12.  In general, those Truth-in-Billing principles, which are codified at section 64.2401 of the Commission’s rules,[20] require that customer bills: (1) be clearly organized, clearly identify the service provider, and highlight any new provider (i.e., one that did not bill the customer for service during the last billing cycle); (2) contain full and non-misleading descriptions of the charges that appear therein; and (3) contain clear and conspicuous disclosure of any information that the consumer may need to make inquiries about, or to contest charges on the bill.[21]

13.  In the 2005 Second Truth-in-Billing Order, the Commission reiterated and emphasized the prohibition against misleading information on telephone bills and provided examples of improper line-item charges and descriptions.[22] It also extended the requirements concerning charge descriptions to CMRS carriers.[23]

D.  Consumer Information and Disclosure Notice of Inquiry

14.  On August 27, 2009, the Commission adopted the Consumer Information NOI to explore other possible ways to protect consumers and empower them to determine their best choices among the array of options available to them in the rapidly evolving marketplace for communications services and plans.[24] In relevant part, the Consumer Information NOI noted that consumers continued to file complaints about the inclusion of unauthorized charges on their bills,[25] and questioned whether the Truth-in-Billing rules have been effective in making telephone bills easier to understand.[26] To better understand the nature and magnitude of the problem, the Commission sought comment on the extent to which cramming remains a problem for consumers and why.[27]

15.  In response to the Consumer Information NOI, several state and federal regulatory and law enforcement entities, as well as consumer organizations, filed comments stating that unauthorized charges continue to be a substantial problem for consumers.[28] For example, the FTC stated that it receives numerous complaints relating to unauthorized charges on telephone bills.[29] These commenters noted that consumers often have difficulty detecting unauthorized charges on their bills.

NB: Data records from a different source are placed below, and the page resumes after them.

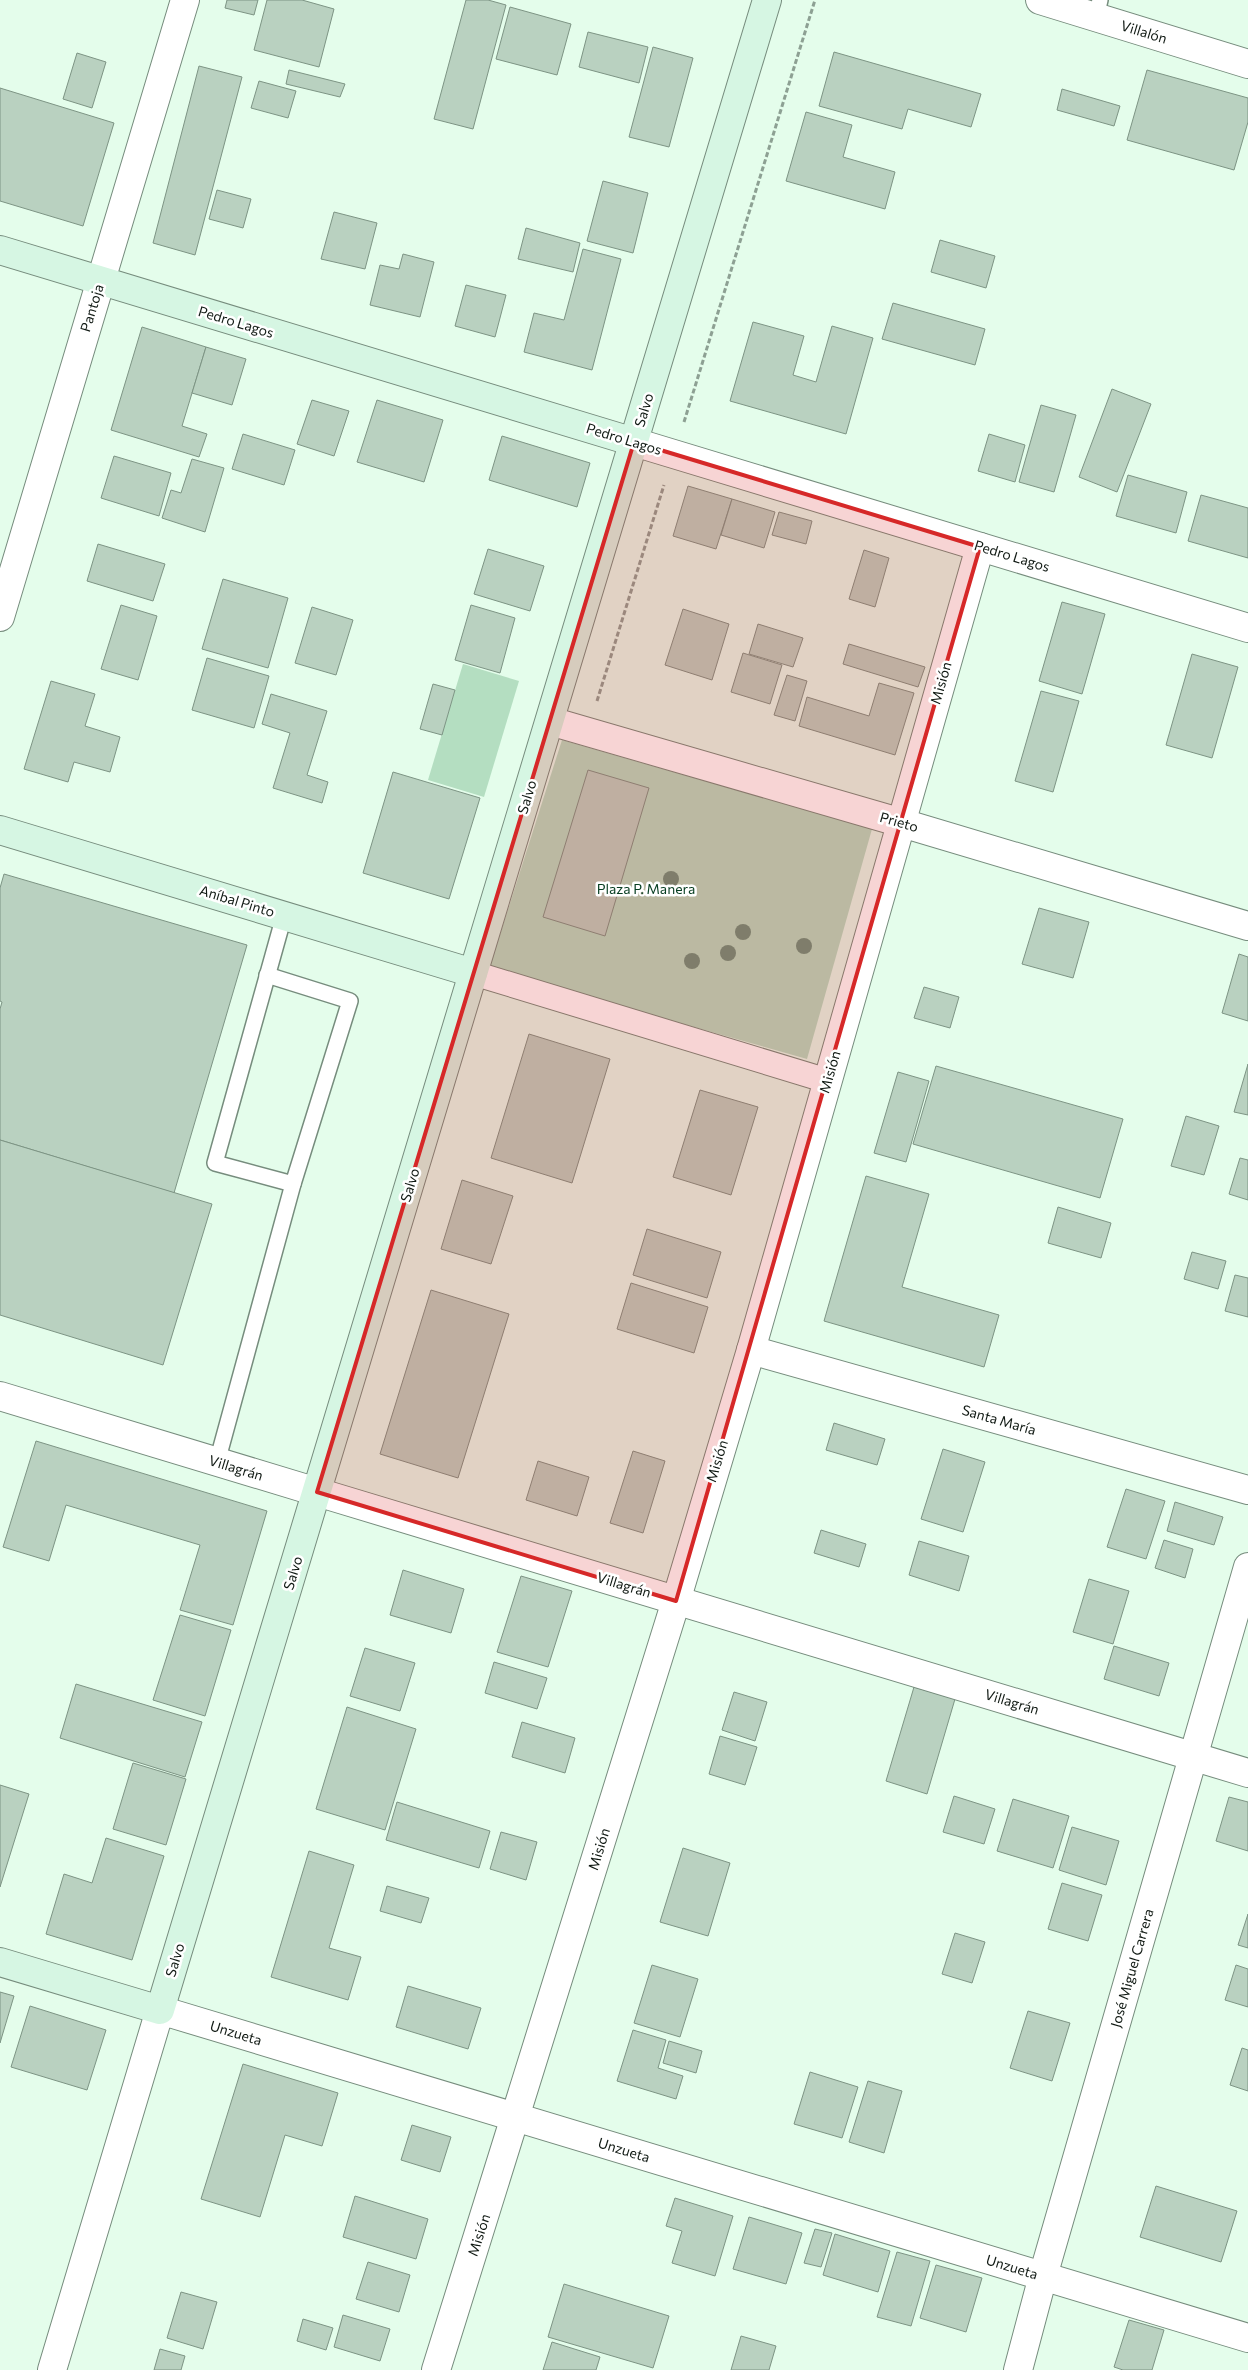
<svg xmlns="http://www.w3.org/2000/svg" width="1248" height="2370" viewBox="0 0 1248 2370" font-family="Commissioner,sans-serif">
<rect width="100%" height="100%" fill="#e4fdeb"/>
<g fill="#b4dec1">
<polygon points="463,664 519,681 484,797 428,780"/>
<polygon points="562,740 872,829 807,1059 489,969"/>
</g>
<g fill="#b9d1c0" stroke="#7d9484">
<polygon points="227,0 258,0 254,15 225,8"/>
<polygon points="267,0 302,0 334,9 319,67 254,50"/>
<polygon points="466,0 488,0 506,5 473,129 434,119"/>
<polygon points="510,7 571,24 557,75 496,59"/>
<polygon points="588,32 648,47 639,83 579,67"/>
<polygon points="653,47 693,58 669,147 629,137"/>
<polygon points="834,52 981,94 971,127 908,109 902,129 819,106"/>
<polygon points="77,53 106,62 92,108 63,99"/>
<polygon points="199,66 242,77 195,255 153,243"/>
<polygon points="289,70 345,84 340,97 286,84"/>
<polygon points="1147,70 1248,98 1248,122 1234,170 1127,140"/>
<polygon points="259,81 296,91 288,118 251,108"/>
<polygon points="0,88 114,123 83,226 0,201"/>
<polygon points="1062,89 1120,106 1114,126 1057,110"/>
<polygon points="806,112 852,125 843,157 895,172 885,209 786,181"/>
<polygon points="603,181 648,193 633,253 587,241"/>
<polygon points="217,190 251,199 243,228 209,219"/>
<polygon points="334,212 377,223 365,269 321,259"/>
<polygon points="526,228 580,243 573,272 518,259"/>
<polygon points="940,240 995,256 986,288 931,272"/>
<polygon points="583,249 621,259 592,370 524,352 534,313 564,320"/>
<polygon points="403,254 434,262 420,317 370,305 380,265 399,269"/>
<polygon points="466,285 506,295 495,337 455,326"/>
<polygon points="893,303 985,329 975,365 882,339"/>
<polygon points="753,322 804,336 793,375 816,382 832,326 873,338 846,434 730,401"/>
<polygon points="142,327 206,347 182,426 207,434 199,457 111,430"/>
<polygon points="206,347 246,359 232,405 192,393"/>
<polygon points="1112,389 1151,404 1117,492 1079,477"/>
<polygon points="312,400 349,411 334,456 297,444"/>
<polygon points="377,400 443,420 424,482 357,462"/>
<polygon points="1041,405 1076,415 1054,492 1019,482"/>
<polygon points="243,434 295,450 284,485 232,469"/>
<polygon points="989,434 1025,445 1015,482 978,471"/>
<polygon points="502,436 590,463 577,507 489,480"/>
<polygon points="114,456 171,473 159,516 101,498"/>
<polygon points="192,459 224,468 205,532 162,518 171,490 181,493"/>
<polygon points="1128,475 1187,492 1176,533 1116,516"/>
<polygon points="688,486 732,499 716,549 673,536"/>
<polygon points="1201,495 1248,508 1248,558 1188,541"/>
<polygon points="732,499 775,512 764,548 721,535"/>
<polygon points="779,512 812,521 806,544 772,535"/>
<polygon points="98,544 165,564 153,601 87,581"/>
<polygon points="488,549 544,566 530,611 474,594"/>
<polygon points="864,550 889,558 875,607 849,599"/>
<polygon points="223,579 288,598 268,668 202,649"/>
<polygon points="1062,602 1105,614 1082,694 1039,681"/>
<polygon points="121,605 157,616 138,680 101,669"/>
<polygon points="471,605 515,618 500,673 455,660"/>
<polygon points="312,607 353,620 336,675 295,663"/>
<polygon points="683,609 729,624 712,680 665,665"/>
<polygon points="758,624 803,638 793,667 749,654"/>
<polygon points="849,644 925,667 918,687 843,664"/>
<polygon points="743,653 782,665 770,704 731,692"/>
<polygon points="1192,654 1238,667 1212,758 1166,745"/>
<polygon points="207,658 269,676 254,728 192,710"/>
<polygon points="787,675 807,681 795,721 774,715"/>
<polygon points="51,681 95,694 85,726 120,737 110,772 74,762 68,782 24,769"/>
<polygon points="879,683 914,693 895,755 799,726 807,697 869,716"/>
<polygon points="433,684 455,690 442,735 420,729"/>
<polygon points="1041,691 1079,701 1053,792 1015,781"/>
<polygon points="271,694 327,711 307,775 328,782 322,803 273,788 290,733 262,724"/>
<polygon points="588,770 649,788 605,936 543,917"/>
<polygon points="393,772 480,798 449,899 363,873"/>
<polygon points="4,874 247,945 174,1193 0,1140 0,1009 2,1002 0,1001 0,888"/>
<polygon points="1039,908 1089,922 1073,978 1022,964"/>
<polygon points="1239,954 1248,957 1248,1021 1222,1013"/>
<polygon points="924,987 959,997 950,1028 914,1018"/>
<polygon points="529,1034 610,1059 572,1183 491,1158"/>
<polygon points="1248,1064 1248,1115 1234,1112"/>
<polygon points="936,1066 1123,1119 1100,1198 913,1144"/>
<polygon points="898,1072 929,1081 906,1162 874,1153"/>
<polygon points="700,1090 758,1107 731,1195 673,1177"/>
<polygon points="1186,1116 1219,1126 1204,1175 1171,1166"/>
<polygon points="0,1140 212,1204 163,1365 0,1315"/>
<polygon points="1240,1158 1248,1160 1248,1200 1229,1194"/>
<polygon points="866,1176 929,1194 902,1287 999,1315 984,1367 824,1321"/>
<polygon points="462,1180 513,1196 491,1264 441,1249"/>
<polygon points="1058,1207 1111,1223 1101,1258 1048,1243"/>
<polygon points="647,1229 721,1252 707,1298 633,1275"/>
<polygon points="1192,1252 1226,1261 1218,1289 1184,1279"/>
<polygon points="1235,1275 1248,1278 1248,1317 1225,1311"/>
<polygon points="631,1283 708,1307 694,1353 617,1329"/>
<polygon points="431,1290 509,1314 458,1478 380,1454"/>
<polygon points="834,1423 885,1439 877,1465 826,1450"/>
<polygon points="36,1441 267,1511 233,1625 180,1610 200,1545 66,1505 49,1561 3,1547"/>
<polygon points="943,1449 985,1462 963,1532 921,1519"/>
<polygon points="633,1451 665,1461 643,1533 610,1523"/>
<polygon points="538,1461 589,1477 577,1516 526,1500"/>
<polygon points="1126,1489 1165,1501 1146,1559 1107,1547"/>
<polygon points="1175,1502 1223,1517 1214,1545 1167,1531"/>
<polygon points="821,1530 866,1544 859,1567 814,1553"/>
<polygon points="1164,1540 1193,1549 1185,1578 1155,1568"/>
<polygon points="919,1541 969,1556 959,1591 909,1575"/>
<polygon points="403,1570 464,1589 451,1633 390,1615"/>
<polygon points="521,1576 572,1591 548,1667 497,1652"/>
<polygon points="1089,1579 1129,1591 1113,1644 1073,1632"/>
<polygon points="180,1615 231,1630 205,1716 153,1700"/>
<polygon points="1114,1646 1169,1663 1159,1696 1104,1679"/>
<polygon points="365,1648 415,1663 400,1711 350,1696"/>
<polygon points="494,1662 547,1678 537,1709 485,1693"/>
<polygon points="76,1684 202,1722 185,1777 60,1738"/>
<polygon points="914,1687 955,1699 927,1794 886,1781"/>
<polygon points="734,1692 767,1702 755,1741 722,1730"/>
<polygon points="347,1707 416,1729 385,1830 316,1809"/>
<polygon points="522,1722 575,1738 565,1773 512,1757"/>
<polygon points="720,1736 757,1747 745,1785 709,1774"/>
<polygon points="133,1763 186,1779 166,1845 113,1829"/>
<polygon points="0,1785 29,1794 0,1887"/>
<polygon points="954,1796 995,1809 984,1844 943,1832"/>
<polygon points="1229,1797 1248,1802 1248,1851 1216,1841"/>
<polygon points="1013,1799 1069,1816 1053,1868 997,1851"/>
<polygon points="397,1802 490,1831 479,1868 386,1840"/>
<polygon points="1072,1827 1119,1841 1106,1885 1059,1870"/>
<polygon points="501,1832 537,1842 526,1880 490,1869"/>
<polygon points="106,1838 164,1856 132,1960 46,1934 64,1874 92,1883"/>
<polygon points="683,1848 730,1863 708,1936 660,1922"/>
<polygon points="309,1851 354,1865 329,1948 361,1957 348,2000 271,1977"/>
<polygon points="1062,1883 1102,1895 1088,1941 1048,1929"/>
<polygon points="387,1886 429,1898 421,1923 380,1911"/>
<polygon points="1248,1914 1248,1948 1238,1945"/>
<polygon points="955,1933 985,1942 972,1983 942,1974"/>
<polygon points="652,1965 698,1979 680,2037 634,2023"/>
<polygon points="1236,1965 1248,1969 1248,2007 1225,2000"/>
<polygon points="408,1986 481,2008 468,2049 396,2027"/>
<polygon points="0,1992 14,1996 0,2043"/>
<polygon points="30,2006 106,2030 87,2090 11,2067"/>
<polygon points="1028,2011 1070,2023 1052,2081 1010,2068"/>
<polygon points="633,2030 666,2040 658,2068 683,2076 676,2099 617,2081"/>
<polygon points="669,2041 702,2051 696,2073 663,2063"/>
<polygon points="1242,2048 1248,2050 1248,2091 1230,2085"/>
<polygon points="243,2064 338,2093 322,2146 285,2135 260,2217 201,2199"/>
<polygon points="810,2072 858,2087 842,2138 794,2124"/>
<polygon points="868,2081 902,2091 884,2153 849,2142"/>
<polygon points="412,2125 451,2137 440,2172 401,2160"/>
<polygon points="1156,2186 1237,2211 1221,2262 1140,2237"/>
<polygon points="355,2196 428,2219 416,2259 343,2237"/>
<polygon points="675,2198 733,2216 715,2276 672,2263 682,2231 666,2226"/>
<polygon points="749,2217 802,2233 786,2284 733,2269"/>
<polygon points="815,2229 832,2233 821,2267 804,2263"/>
<polygon points="835,2234 890,2251 878,2292 823,2275"/>
<polygon points="897,2252 930,2261 911,2326 877,2317"/>
<polygon points="368,2262 410,2275 399,2312 356,2299"/>
<polygon points="936,2265 982,2278 966,2332 920,2318"/>
<polygon points="564,2284 669,2316 653,2368 548,2337"/>
<polygon points="181,2292 217,2302 203,2349 167,2338"/>
<polygon points="343,2315 390,2329 380,2361 334,2347"/>
<polygon points="303,2319 333,2328 326,2350 297,2341"/>
<polygon points="1129,2320 1164,2330 1152,2370 1123,2370 1114,2367"/>
<polygon points="741,2336 776,2346 769,2370 731,2370"/>
<polygon points="552,2342 600,2357 596,2370 543,2370"/>
<polygon points="160,2349 185,2356 181,2370 154,2370"/>
</g>
<g fill="none" stroke-linecap="round" stroke-linejoin="round">
<defs>
<g id="service">
<polyline points="1096,17 1100,0"/>
<polyline points="284,916 215,1163 293,1184"/>
<polyline points="217,1462 293,1184 350,1001 267,975"/>
</g>
<polyline id="pedestrian" points="473,973 828,1081"/>
<g id="minor">
<polyline points="1040,0 1248,64"/>
<polyline points="634,442 1248,628"/>
<polyline points="0,617 185,0"/>
<polyline points="550,721 902,823 1248,926"/>
<polyline points="751,1350 1248,1490"/>
<polyline points="317,1492 1248,1773"/>
<polyline points="1043,2276 1248,1567"/>
<polyline points="436,2370 676,1601 751,1350 980,547"/>
</g>
<g id="tertiary">
<polyline points="0,1396 317,1492"/>
<polyline points="52,2370 160,2010 1248,2338"/>
<polyline points="1018,2370 1043,2276"/>
</g>
<g id="secondary">
<polyline points="0,250 634,442"/>
<polyline points="0,830 473,973"/>
<polyline points="0,1962 160,2010 767,0"/>
</g>
</defs>
<use href="#service" stroke="#768c7d" stroke-width="18"/>
<use href="#pedestrian" stroke="#768c7d" stroke-width="26"/>
<use href="#minor" stroke="#768c7d" stroke-width="30"/>
<use href="#tertiary" stroke="#768c7d" stroke-width="30"/>
<use href="#secondary" stroke="#768c7d" stroke-width="30"/>
<g stroke="#8da093" stroke-width="3" stroke-dasharray="5 2.5" stroke-linecap="butt">
<polyline points="684,422 815,0"/>
<polyline points="597,701 664,485"/>
</g>
<use href="#service" stroke="#fff" stroke-width="15"/>
<use href="#pedestrian" stroke="#fff" stroke-width="24"/>
<use href="#minor" stroke="#fff" stroke-width="28"/>
<use href="#tertiary" stroke="#fff" stroke-width="28"/>
<use href="#secondary" stroke="#d6f6e3" stroke-width="28"/>
</g>
<g fill="#6a937c">
<circle cx="671" cy="879" r="8"/>
<circle cx="743" cy="932" r="8"/>
<circle cx="804" cy="946" r="8"/>
<circle cx="728" cy="953" r="8"/>
<circle cx="692" cy="961" r="8"/>
</g>
<path fill="#d62828" fill-opacity="0.2" stroke="#d62828" stroke-width="4" stroke-linejoin="round" d="M634,442L980,547L676,1601L317,1492Z"/>
<g text-anchor="middle" stroke-width="5" stroke-linejoin="round" paint-order="stroke">
<g font-size="14" fill="#101913" stroke="#fff">
<text transform="translate(1144 32) rotate(17)" y="5">Villalón</text>
<text transform="translate(92 308) rotate(-73)" y="5">Pantoja</text>
<text transform="translate(236 322) rotate(17)" y="5">Pedro Lagos</text>
<text transform="translate(644 410) rotate(-73)" y="5">Salvo</text>
<text transform="translate(624 439) rotate(17)" y="5">Pedro Lagos</text>
<text transform="translate(1012 556) rotate(17)" y="5">Pedro Lagos</text>
<text transform="translate(941 683) rotate(-74)" y="5">Misión</text>
<text transform="translate(527 797) rotate(-73)" y="5">Salvo</text>
<text transform="translate(899 822) rotate(16)" y="5">Prieto</text>
<text transform="translate(237 901) rotate(17)" y="5">Aníbal Pinto</text>
<text transform="translate(830 1072) rotate(-74)" y="5">Misión</text>
<text transform="translate(410 1185) rotate(-73)" y="5">Salvo</text>
<text transform="translate(999 1420) rotate(16)" y="5">Santa María</text>
<text transform="translate(717 1461) rotate(-73)" y="5">Misión</text>
<text transform="translate(236 1468) rotate(17)" y="5">Villagrán</text>
<text transform="translate(293 1573) rotate(-73)" y="5">Salvo</text>
<text transform="translate(624 1585) rotate(17)" y="5">Villagrán</text>
<text transform="translate(1012 1702) rotate(17)" y="5">Villagrán</text>
<text transform="translate(599 1849) rotate(-73)" y="5">Misión</text>
<text transform="translate(175 1960) rotate(-73)" y="5">Salvo</text>
<text transform="translate(1132 1968) rotate(-74)" y="5">José Miguel Carrera</text>
<text transform="translate(236 2033) rotate(17)" y="5">Unzueta</text>
<text transform="translate(624 2150) rotate(17)" y="5">Unzueta</text>
<text transform="translate(479 2235) rotate(-72)" y="5">Misión</text>
<text transform="translate(1012 2267) rotate(17)" y="5">Unzueta</text>
</g>
<g font-size="14" fill="#063d21" stroke="#fff">
<text x="646" y="894">Plaza P. Manera</text>
</g>
</g>
</svg>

One reason for these difficulties cited was that third parties often impose low dollar amounts for their crammed services in an attempt to evade detection by consumers.[30] Another was the lack of consumer awareness that third parties can even use telephone bills as a mechanism to bill for their products or services.[31]

16.  These commenters have suggested a number of measures to address cramming. These include: (1) requiring the telecommunications carrier to offer customers the option to block third-party billing;[32] (2) requiring carriers to undertake due diligence measures to screen each third-party service provider as well as the billing aggregator, if any, before permitting a third-party charge to be placed on the carrier’s telephone bill;[33] (3) enhancing cooperation among law enforcement entities including sharing of complaints among state and federal regulators;[34] (4) clarifying that consumers may find unauthorized charges not only on their LEC bills but also on bills for CMRS and Voice over Internet Protocol (“VoIP”) service;[35] and (5) requiring that third-party billers be identified and provide their contact information on the telephone bill.[36]

17.  By contrast, industry commenters contend that no regulatory mandates are necessary to address cramming.[37] They argue that all carriers have incentives to protect subscribers from unauthorized charges and take adequate measures to do so.[38] These alleged safeguards include complying with all federal and state laws, taking corrective measures against third-party billers that exceed specified complaint levels, pre-screening and monitoring service providers, offering blocking options, and expeditiously resolving complaints relating to disputed charges.[39]

18.  As a follow-up to the comments received in response to the Consumer Information NOI, during the first quarter of 2011, Commission staff met with numerous telecommunications service providers and consumer advocacy groups to discuss the various issues consumers face, including the practice of cramming.[40]